In the 18th century, changes continued with the building of grand houses with grounds. These were bought by merchants and bankers from the City and not infrequently by members of the Court and their 'associations'. The area acquired a somewhat louche reputation at that time.

Fulham F.C. had their ground in the park for two years from 1889. Early in the 20th century, a few test flights were carried out there with flying machines.

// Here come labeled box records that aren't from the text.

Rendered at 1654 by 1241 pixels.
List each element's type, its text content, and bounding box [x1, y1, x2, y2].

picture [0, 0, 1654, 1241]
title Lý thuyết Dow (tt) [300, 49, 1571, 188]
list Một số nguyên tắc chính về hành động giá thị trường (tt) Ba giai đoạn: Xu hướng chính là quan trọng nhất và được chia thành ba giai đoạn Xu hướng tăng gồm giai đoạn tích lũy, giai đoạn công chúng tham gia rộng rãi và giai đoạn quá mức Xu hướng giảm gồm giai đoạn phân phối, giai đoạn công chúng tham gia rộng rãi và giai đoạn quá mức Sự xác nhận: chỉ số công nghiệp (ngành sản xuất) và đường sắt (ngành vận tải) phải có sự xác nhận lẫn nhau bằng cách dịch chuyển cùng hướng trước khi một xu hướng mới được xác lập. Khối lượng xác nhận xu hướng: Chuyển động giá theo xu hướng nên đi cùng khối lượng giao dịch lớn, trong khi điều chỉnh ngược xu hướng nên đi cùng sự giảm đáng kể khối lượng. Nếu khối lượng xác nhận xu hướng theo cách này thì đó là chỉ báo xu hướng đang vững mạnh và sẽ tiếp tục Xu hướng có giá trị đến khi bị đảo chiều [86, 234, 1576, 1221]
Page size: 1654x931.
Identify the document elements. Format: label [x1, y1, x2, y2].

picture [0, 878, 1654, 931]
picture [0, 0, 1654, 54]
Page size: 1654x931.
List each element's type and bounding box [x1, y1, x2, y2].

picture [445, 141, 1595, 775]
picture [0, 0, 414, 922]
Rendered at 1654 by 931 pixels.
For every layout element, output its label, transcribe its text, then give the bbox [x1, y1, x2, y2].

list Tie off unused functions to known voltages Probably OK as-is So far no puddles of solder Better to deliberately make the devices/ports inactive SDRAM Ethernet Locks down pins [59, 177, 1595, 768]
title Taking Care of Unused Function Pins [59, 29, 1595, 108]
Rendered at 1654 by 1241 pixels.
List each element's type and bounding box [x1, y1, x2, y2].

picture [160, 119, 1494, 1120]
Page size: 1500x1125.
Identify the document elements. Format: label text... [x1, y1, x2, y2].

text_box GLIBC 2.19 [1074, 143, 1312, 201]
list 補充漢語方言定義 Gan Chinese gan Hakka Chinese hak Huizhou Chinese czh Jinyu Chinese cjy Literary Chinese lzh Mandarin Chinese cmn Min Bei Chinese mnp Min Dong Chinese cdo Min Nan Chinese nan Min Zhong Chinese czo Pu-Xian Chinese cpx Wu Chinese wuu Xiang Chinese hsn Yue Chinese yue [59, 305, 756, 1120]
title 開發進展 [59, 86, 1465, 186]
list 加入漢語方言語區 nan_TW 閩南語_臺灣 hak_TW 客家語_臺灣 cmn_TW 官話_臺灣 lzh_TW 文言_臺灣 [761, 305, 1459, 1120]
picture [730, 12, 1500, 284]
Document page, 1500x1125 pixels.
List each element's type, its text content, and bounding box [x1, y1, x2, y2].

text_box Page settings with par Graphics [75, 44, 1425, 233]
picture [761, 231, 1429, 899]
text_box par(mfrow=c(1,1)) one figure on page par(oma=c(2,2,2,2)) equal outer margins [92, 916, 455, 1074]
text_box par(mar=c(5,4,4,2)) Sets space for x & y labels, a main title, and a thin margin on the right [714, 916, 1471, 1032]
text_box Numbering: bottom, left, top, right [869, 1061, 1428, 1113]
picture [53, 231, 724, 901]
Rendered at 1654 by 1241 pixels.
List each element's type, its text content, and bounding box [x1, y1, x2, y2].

Parsons Green is referred to in an early poem by Sir John Betjeman, The Varsity Students Rag, as a place where the poem's protagonist is said to have a "run-in" with a policeman.

On 15 September 2017, an explosion occurred on a London Underground train at Parsons Green, injuring 29 people. The improvised explosive device was placed in a bucket but did not fully detonate, with injuries being largely burn related. No fatalities were reported. An 18-year-old Iraqi refugee was arrested the next day at the Port of Dover. He was subsequently sentenced to life imprisonment with a minimum jail term of 34 years, having found to have been in contact with members of Islamic State.

==Demographics==

In 2018, the ward of Parsons Green & Walham had a population of 11,041 people. Parsons Green & Walham has the highest income of any ward in Hammersmith and Fulham, with an average gross household income of £63,700. The ward is 56.8 per cent White British and 25.4 per cent Other White, mainly consisting of EU citizens, Australasians and North Americans.

==Houses of note==
- Holly Bush House – later 'East End', tenancy of Maria Fitzherbert, demolished 1884
- Belfield House – home of Mrs Jordan, later part of Lady Margaret School
- Elm House – also became part of Lady Margaret School
- Henniker – later Park House, designed by Thomas Cubitt, demolished 1889
- Aragon House
- Gosford Lodge
- Pitts Place terrace, including Albyn, Belgrave, Cradley, Rosslyn and Sefton

==Notable residents of the Green==
- Sir William Butts (c.1486–1545) – physician to Henry VIII
- John Mordaunt, 1st Earl of Peterborough at Peterborough House
- Charles Mordaunt, 3rd Earl of Peterborough at Peterborough House
- Sir John Powell (1645–1713) Baron of the Exchequer
- Admiral Sir Charles Wager (1666–1743)
- Samuel Richardson (1689–1761) – moved here from North End, Fulham
- T. Crofton Croker (1798–1854) – Irish antiquary and writer on Fulham
- Carol Lambrino (1920–2006) – First son of King Carol II of Romania
- Charles Kay (1930-2025) - Actor lived in Parson's Green for many years.
- Paul Merton (born 1957), Comedian and actor, born in Parsons Green.
- Toni Halliday (1964-) Musician and member of rock band Curve, born in Parsons Green.

==Transport==
Bus route 22 includes New King's Road and the area is also served by Parsons Green tube station on the District line.

== Politics ==
Parsons Green is part of the Parsons Green and Sandford ward for elections to Hammersmith and Fulham London Borough Council.